Coronavirus: a tale of nationalism and religion

The global pandemic has laid bare the deeply internalised misconceptions across the globe

Imran Jan April 29, 2021
The writer is a political analyst. Email: [email protected] Twitter @Imran_Jan

The global pandemic has laid bare the deeply internalised misconceptions across the globe. It is almost a cliche to say that misinformation is a bigger pandemic than Covid-19. The conspiracy theories have grown keeping pace with the growth in the number of infections and deaths. I straddle two cultures; Pakistan and the United States, and I have a hard time pinpointing as to which country has shown more imbecility when it comes to false beliefs about Covid-19. However, there may be a pattern here.

In Pakistan, many believe in the existence of manipulative ghosts (aasaib ka saya) and the protection against them such as a uniquely custom made taweez from a supposedly ghost talker (Baba) who always wants money for making this almost elixir of life. Perhaps the reason is that a majority of Pakistani society has a deep-seated aversion toward anything foreign. The relentless reminders they get about the dangers of Covid-19 and the required precautions they need to observe are taken with a grain of salt.
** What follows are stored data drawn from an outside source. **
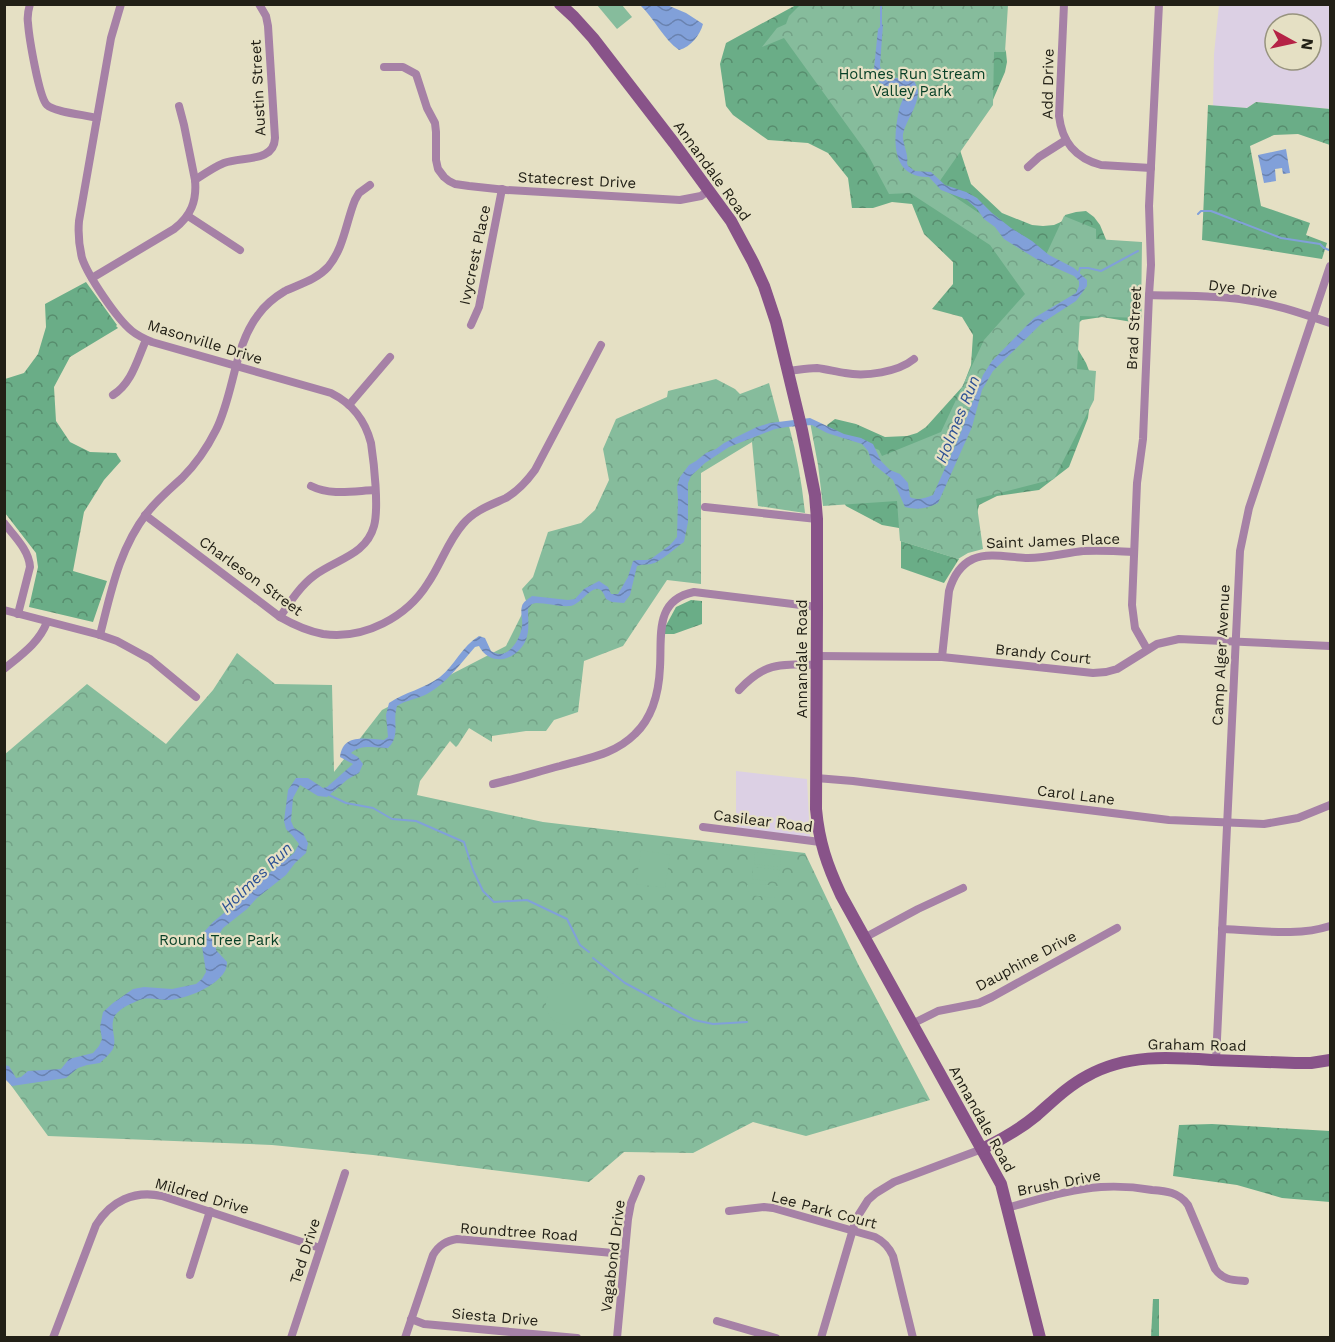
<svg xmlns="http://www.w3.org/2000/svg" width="1335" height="1342" viewBox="0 0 1335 1342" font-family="'Work Sans',sans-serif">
  <defs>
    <pattern id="forest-crowns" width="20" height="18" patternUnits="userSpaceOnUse" patternTransform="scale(1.5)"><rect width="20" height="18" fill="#6aad87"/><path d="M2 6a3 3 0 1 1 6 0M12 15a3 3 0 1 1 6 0" fill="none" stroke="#578c6d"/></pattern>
    <pattern id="park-crowns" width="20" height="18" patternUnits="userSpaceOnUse" patternTransform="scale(1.5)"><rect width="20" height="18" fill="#86bc9c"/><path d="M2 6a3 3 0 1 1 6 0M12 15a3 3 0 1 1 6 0" fill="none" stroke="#73a186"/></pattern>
    <pattern id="water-waves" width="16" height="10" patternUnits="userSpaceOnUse" patternTransform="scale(1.5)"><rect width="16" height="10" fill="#81a0d9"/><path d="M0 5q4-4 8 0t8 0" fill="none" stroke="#6982af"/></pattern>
  </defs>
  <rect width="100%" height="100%" fill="#e5e0c4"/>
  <g fill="#dcd0e4" fill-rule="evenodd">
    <path d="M1219,5H1330V109L1256,102L1247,108L1213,106L1214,54ZM1275,24H1311V60H1275Z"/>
    <path d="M736,771L807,779L810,838L736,827Z"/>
  </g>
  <g fill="url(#forest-crowns)">
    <path d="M796,5H1004L1000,36L1006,52L1007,62L1005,72L989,109L959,147L971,184L1002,213L1032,225L1043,226L1054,225L1063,221L1065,215L1076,212L1086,211L1094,217L1100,225L1112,254L1140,292L1142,318L1132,322L1102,317L1082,320L1074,327L1070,336L1086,363L1090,373L1091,392L1088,418L1069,467L1039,490L997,496L979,505L972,535L933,534L882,525L846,506L840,497L827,425L835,419L856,424L885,437L907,436L917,433L926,427L963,386L971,365L973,335L962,317L932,309L953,284V262L924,234L912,204L892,202L873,208H852L848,178L828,153L808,143L768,140L733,115L726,106L720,64L726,43Z"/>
    <path d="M1256,102L1330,109V145L1298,134L1274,135L1250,146L1261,206L1310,223L1306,235L1327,243L1322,259L1202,240L1208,105L1247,108Z"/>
    <path d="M86,282L117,325L116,326L118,328L70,357L54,387L56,421L70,442L90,452L116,453L121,461L104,480L84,512L73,571L107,581L93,622L29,607L38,567L36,553L5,513V379L24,373L38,354L46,327L45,304Z"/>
    <path d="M901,541L959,559L944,583L901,568Z"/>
    <path d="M691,600L702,601V624L674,634H663V631L676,607Z"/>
    <path d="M1212,1124L1330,1131V1202L1282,1198L1237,1185L1173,1176L1179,1125Z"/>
    <path d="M1153,1299H1159V1337H1151Z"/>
  </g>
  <g fill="url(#park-crowns)">
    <path d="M800,5H1008L1005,52H994L993,105L937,185L1045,257L1064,216L1096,229V239L1142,242L1141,318L1080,316L1077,369L1096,371L1094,400L1054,479L976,499L983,549L968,553L958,559L900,541L897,501L823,506L818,465L810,422L879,450L882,456L941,432L984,340L1025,294L990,245L910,193L889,194L867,153L784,38L762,47L777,28L786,24L789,16Z"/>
    <path d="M716,379L735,389L740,394L769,383L780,424L789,426C797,455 802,484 805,513L758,506L752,442L701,473V584L667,580L623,646L584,661L578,712L554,720L546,731H526L492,736V742L469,728L458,745L456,747L450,741L420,781L417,795L543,822L805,853L858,964L930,1100L806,1136L753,1122L693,1153L624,1152L589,1182L373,1155L272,1145L48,1136L5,1077L4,755L87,684L166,744L213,690L237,653L275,684L332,685L334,772L382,710L506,646L527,604L522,589L533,577L548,532L581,523L595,510L609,480L603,449L616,419L667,397L668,391Z"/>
  </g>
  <g fill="#86bc9c">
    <path d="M597,5H622L632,17L617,29Z"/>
    <path d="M641,850L670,855L665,888L636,884Z"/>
    <path d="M755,852L781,855L780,867L754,864Z"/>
    <path d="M753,867L780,870L778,882L752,879Z"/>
    <path d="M751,883L778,886V888L782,889L781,895H777L776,898L750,895V892L746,891L747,885H751Z"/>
    <path d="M564,983L570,984L589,1003L567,1025C540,1022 539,990 564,983Z"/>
  </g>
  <g fill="url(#water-waves)">
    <path d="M640,5H667L686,13L703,24C700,35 691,47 679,50C663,39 655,19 640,5Z"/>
    <path d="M883,24L880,66L884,78H913C915,83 918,88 918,92C918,107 906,120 903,134C902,144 909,154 907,163L908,166L915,171L931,172L945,185L966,192L977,198L992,213L1011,228L1032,241L1049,255L1074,268L1087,280V286L1076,301L1042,323L993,371L982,390L972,427L938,503C926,509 918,510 905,507L893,480L872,463L868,451L862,444L827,433L812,425L787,427L775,429L729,447L705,463L691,476L688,483V522L684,542C675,548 661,562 651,564C646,565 642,564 637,566L630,595L624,603L612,602L606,599C597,573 584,604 570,606C559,607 547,603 536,603L532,604L528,609C528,620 530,632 525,642C515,661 490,667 479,646L475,647C460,664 447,683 427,694C417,699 406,700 397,706C392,722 401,735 388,748C375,748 361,744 351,753L358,757L363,764L359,773L348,779L327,797L318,796L300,785L293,798L291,821L294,828L303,833L308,843L306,853L295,863L286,875L257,898L247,909L223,928L216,939V950L227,962C227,965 226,970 225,971C216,987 186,999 169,1000C158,1000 147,996 137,1001C128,1005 114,1011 113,1021C111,1031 117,1039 113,1049C110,1054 104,1059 100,1063L87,1065L78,1068L66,1078L12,1086L5,1079L4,1065L9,1066L16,1078L21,1077L28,1071L61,1069L69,1059L93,1053L99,1046L102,1039L100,1027L103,1012L113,1003L133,989L144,987L172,989L196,984L202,979L206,972L202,946L204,932L213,922L235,904L247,891L294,853L299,844L292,835L286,829L284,821L288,790L296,778H308L323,788L327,787L353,764L340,757C343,733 366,739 384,740L388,737L386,715L389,703C405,692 424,689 440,677C455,665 462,646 479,636L485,638L491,651C493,652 497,654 500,654C512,654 521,636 522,626C523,620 520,612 522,606C523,602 528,599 532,596L568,600L575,599L584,589L599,581L608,587L611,594H618L628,577L633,561L637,560H646L651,559L670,545L677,537L678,498L677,487L680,477L689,465L696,461L706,453L716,449L724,443L757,427L770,423L810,418L844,434L861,438L873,444L881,461L890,470L900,474L908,483L910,497C918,501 925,498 933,495L959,437L983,375L992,361L1034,318L1076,293L1079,286V281L1074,276L1038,260L1004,239L995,227L984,219L977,209L967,200L941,190L929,177C890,178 893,138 899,110C901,101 906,97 905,87L885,86L879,82L874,69L878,29Z"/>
    <path d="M1286,149L1290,173L1283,174L1282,168L1275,169L1276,181L1264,183L1258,155Z"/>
  </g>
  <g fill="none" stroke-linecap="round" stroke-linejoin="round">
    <g stroke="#81a0d9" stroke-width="2">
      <path d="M881,29V4"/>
      <path d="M1198,214L1201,211H1211L1281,238L1320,244L1324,248L1329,250"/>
      <path d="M1079,272L1080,268H1088L1101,271L1138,251"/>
      <path d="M329,795L346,803L373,808L392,819L416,821L464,842L473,870L483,891L494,902L527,900L567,919L580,945L589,952"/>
      <path d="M593,958L625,983L694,1020L713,1024L747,1022"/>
    </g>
    <g stroke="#a681a6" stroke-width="8">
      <path d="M30,4C28,11 27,17 28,23C29,37 39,98 47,105C54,112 86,115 97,118"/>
      <path d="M121,4L111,38L79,221C78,233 79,246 82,258C88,276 117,319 132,331C138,336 145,339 152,342L331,393C353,404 365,420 371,443C374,463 379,508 374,526C366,555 337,559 315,575C300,586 290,602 280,617"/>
      <path d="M1064,4L1059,116C1062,142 1075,158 1101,165L1151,168"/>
      <path d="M384,67H403L416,74L427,108L435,123L436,132V160L438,169L444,177L449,181L455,184L469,186L506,190L680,200L701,196L709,190"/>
      <path d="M179,106L184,125L195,180"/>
      <path d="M1028,167L1039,157L1066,140"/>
      <path d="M188,216L240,250"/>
      <path d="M92,278L174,229C191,216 197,201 195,180C204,174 214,167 224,163C242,156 274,163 275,138L268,26L266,16L259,4"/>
      <path d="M1149,295C1181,296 1215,295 1246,300C1275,304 1303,314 1330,323"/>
      <path d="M471,325L479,307L502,189"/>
      <path d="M788,371C798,370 807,368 817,368C827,369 836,372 845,373C866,377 898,372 914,359"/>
      <path d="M113,395C132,383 137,360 146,340"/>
      <path d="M349,405L390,357"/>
      <path d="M311,486C331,496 354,491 375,490"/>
      <path d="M705,507L817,519"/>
      <path d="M145,515L280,617C294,625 307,631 323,634C364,640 407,617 428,583C441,564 448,541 463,524C475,510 491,505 506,498C518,491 527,481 535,470L601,345"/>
      <path d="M4,523C14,536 29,550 30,567L18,614"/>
      <path d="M4,610L100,635L117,641L150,659L196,697"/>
      <path d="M100,635C111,592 119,549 147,513C157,500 170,489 182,478C196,464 207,448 216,430C234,394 234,346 258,315C265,305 275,297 285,291C300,284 316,280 328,267C344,248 346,222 355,200L359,193L370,185"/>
      <path d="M1147,649L1135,628L1132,605L1137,483L1143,439L1149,295L1151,265L1149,206L1159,4"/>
      <path d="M817,656L942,657L1093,673L1106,672L1117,669L1157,644L1179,639L1330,646"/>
      <path d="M942,657L949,591C953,577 960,565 973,559C990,552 1011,558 1028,558C1047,558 1065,553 1083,551C1100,550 1117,551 1134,552"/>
      <path d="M4,669C21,655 39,643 47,622"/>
      <path d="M739,690C765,662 780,664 817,665"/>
      <path d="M816,778L853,781L1169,820L1264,824L1298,818L1330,805"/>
      <path d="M493,784C515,779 537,772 560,766C587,758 614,755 635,734C653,717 659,691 660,667C662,636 654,600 694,592L817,607"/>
      <path d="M703,827L820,842"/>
      <path d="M1222,929C1258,930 1296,937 1330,926"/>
      <path d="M864,938L918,909L963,888"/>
      <path d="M912,1024L938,1011L979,1003L992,997L1117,928"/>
      <path d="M1216,1060L1240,551L1249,508L1330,266"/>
      <path d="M1006,1208C1037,1200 1069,1189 1101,1187C1118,1186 1135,1187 1152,1190C1166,1191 1179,1192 1188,1205L1215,1269C1223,1280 1232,1280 1245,1281"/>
      <path d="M729,1211L764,1207L773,1208L875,1237C883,1241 889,1247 893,1256L913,1338"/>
      <path d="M190,1275L210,1211"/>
      <path d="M411,1319L424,1324L577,1338"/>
      <path d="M717,1321L776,1338"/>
      <path d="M53,1338L96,1225C111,1201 134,1190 162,1196L320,1248"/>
      <path d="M291,1338L345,1173"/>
      <path d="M405,1338L433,1255C439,1245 446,1241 457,1239L624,1254"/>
      <path d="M617,1338L628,1219L631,1203L641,1179"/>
      <path d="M821,1338L856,1219L868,1200L876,1193L894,1182L982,1149"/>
    </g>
    <g stroke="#885389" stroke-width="12">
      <path d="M560,4L574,17L593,38L674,143L731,221L753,262L764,286L776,322L802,430L815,495L817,519V607L816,809C819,842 827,865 841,895L1001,1184L1040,1338"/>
      <path d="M982,1149C1001,1140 1020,1129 1037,1115C1053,1101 1068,1086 1087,1076C1126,1054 1169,1057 1212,1060C1240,1061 1267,1062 1295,1063H1311L1330,1060"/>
    </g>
  </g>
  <g text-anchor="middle" stroke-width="4.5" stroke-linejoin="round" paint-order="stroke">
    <g font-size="15" fill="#084027" stroke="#e5e0c4">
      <text x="912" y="79">Holmes Run Stream<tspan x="912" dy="17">Valley Park</tspan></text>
      <text x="219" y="945">Round Tree Park</text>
    </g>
    <g font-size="15" fill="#222016" stroke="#e5e0c4">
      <text transform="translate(1048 84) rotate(-89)" y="5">Add Drive</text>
      <text transform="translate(258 88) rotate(-93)" y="5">Austin Street</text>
      <text transform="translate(712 171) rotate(54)" y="5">Annandale Road</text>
      <text transform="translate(577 180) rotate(3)" y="5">Statecrest Drive</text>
      <text transform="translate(475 255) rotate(-78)" y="5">Ivycrest Place</text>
      <text transform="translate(1243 289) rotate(7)" y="5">Dye Drive</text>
      <text transform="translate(1134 328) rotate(-87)" y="5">Brad Street</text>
      <text transform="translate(205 342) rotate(17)" y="5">Masonville Drive</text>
      <text transform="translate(1053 541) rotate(-2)" y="5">Saint James Place</text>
      <text transform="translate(251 576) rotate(36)" y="5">Charleson Street</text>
      <text transform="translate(1043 654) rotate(6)" y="5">Brandy Court</text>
      <text transform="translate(1221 655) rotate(-87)" y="5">Camp Alger Avenue</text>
      <text transform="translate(802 659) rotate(-90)" y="5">Annandale Road</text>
      <text transform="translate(1076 795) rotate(7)" y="5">Carol Lane</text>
      <text transform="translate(763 821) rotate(7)" y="5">Casilear Road</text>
      <text transform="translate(1026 961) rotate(-28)" y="5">Dauphine Drive</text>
      <text transform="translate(1197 1045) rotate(1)" y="5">Graham Road</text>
      <text transform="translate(982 1119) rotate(61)" y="5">Annandale Road</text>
      <text transform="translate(1059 1183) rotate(-11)" y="5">Brush Drive</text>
      <text transform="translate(202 1196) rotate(16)" y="5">Mildred Drive</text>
      <text transform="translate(824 1210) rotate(15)" y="5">Lee Park Court</text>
      <text transform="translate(519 1232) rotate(4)" y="5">Roundtree Road</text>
      <text transform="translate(305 1251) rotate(-72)" y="5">Ted Drive</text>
      <text transform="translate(613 1256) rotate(-83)" y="5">Vagabond Drive</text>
      <text transform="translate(495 1317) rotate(5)" y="5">Siesta Drive</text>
    </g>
    <g font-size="16" font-style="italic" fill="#2c5094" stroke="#e5e0c4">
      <text transform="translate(957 419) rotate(-68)" y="6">Holmes Run</text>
      <text transform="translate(256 877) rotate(-44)" y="6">Holmes Run</text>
    </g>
  </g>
  <rect width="1335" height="1342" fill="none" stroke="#222016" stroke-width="12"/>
  <g transform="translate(1293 42) rotate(98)"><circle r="28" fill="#e5e0c4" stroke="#97937e" stroke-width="1.5"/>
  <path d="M0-4.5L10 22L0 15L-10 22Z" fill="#b52346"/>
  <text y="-9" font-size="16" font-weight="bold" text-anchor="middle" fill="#222016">N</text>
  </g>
</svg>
Those reminders are translated as propaganda drilled into their heads by the dirty hand of some foreign entity, which is feeling threatened by Islam and so this is an assault to harm their beautiful religion.

Remember the internet was and perhaps still is viewed by many as a tool which American thinkers and entrepreneurs invented to waste the minds of young Muslim men with porn. I wonder if in the absence of porn these young Muslim men would have reached beyond the outer edges of our solar system in their quest for finding life elsewhere in the universe. The polio vaccination is still viewed as a tool of the West trying to harm the fertility of Pakistani Muslims. I’m assuming they are under the impression that the West feels that more Muslims would mean an amalgamation of sheer talent, which would snatch away the throne of global leadership from America. I’m sorry to break it to them that today’s Muslims are a sorry lot.

Similarly, the American people are no less imbecile. Many believe the virus was made in a Chinese lab to harm America. America is home to the most entertaining conspiracy theories and the pandemic has had its fair share. The most widely believed is one where Bill Gates is trying to depopulate the world by killing an enormous amount of people with this virus.

In Pakistani villages, wearing a mask could be an invitation to ridicule. Especially, my Pashtun brethren would not miss the opportunity to express the strength of their faith by saying, “marg pa naita de” meaning death has a time that cannot be avoided so why bother wearing a mask. In America, wearing a mask has become a political statement. For Republicans and especially Trump supporters it is equated with supporting the lies of the Democratic Party and harming American freedoms.

A significant percentage of Americans believe fictions like Iran is a dangerous country and that Israel is under threat from its neighbours. Many believe in unidentified flying objects (UFO). There is an enormous number of flat earthers in America. Yet, the virus, despite affecting millions, is viewed with suspicion. These examples and more paint one distinct picture though: whether in US or Pakistan, the general tendency has been to discard the story coming from abroad and viewing it as a sinister plan to harm them. As far as Americans are concerned, their country is under threat and for Pakistanis, their religion is under assault from global machinations such as the virus. What both perhaps don’t realise is that a great percentage of the global population proudly adopts American citizenship and many others would love to. Similarly, Islam is the most growing religion in the world.

Published in The Express Tribune, April 29th, 2021.